◆ **WHAT YOU ARE ASKED TO DO**
Filtering the records below, copy only those lines that include the word "مطهری".
==*==
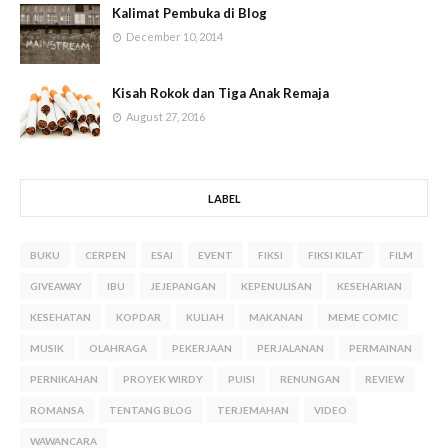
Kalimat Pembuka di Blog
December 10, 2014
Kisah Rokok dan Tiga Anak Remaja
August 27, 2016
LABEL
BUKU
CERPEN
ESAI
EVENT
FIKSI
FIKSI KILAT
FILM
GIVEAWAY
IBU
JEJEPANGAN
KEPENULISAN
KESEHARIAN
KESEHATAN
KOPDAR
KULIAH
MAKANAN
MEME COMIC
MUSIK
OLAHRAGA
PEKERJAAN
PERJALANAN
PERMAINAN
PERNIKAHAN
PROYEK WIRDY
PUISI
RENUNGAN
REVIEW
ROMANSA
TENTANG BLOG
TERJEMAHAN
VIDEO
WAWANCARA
==*==
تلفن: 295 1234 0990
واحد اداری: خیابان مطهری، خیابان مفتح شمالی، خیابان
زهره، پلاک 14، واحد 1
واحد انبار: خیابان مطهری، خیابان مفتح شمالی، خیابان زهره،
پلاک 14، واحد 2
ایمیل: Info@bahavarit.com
==*==
◆ **OUTPUT OF THE EXERCISE**
واحد اداری: خیابان مطهری، خیابان مفتح شمالی، خیابان
واحد انبار: خیابان مطهری، خیابان مفتح شمالی، خیابان زهره،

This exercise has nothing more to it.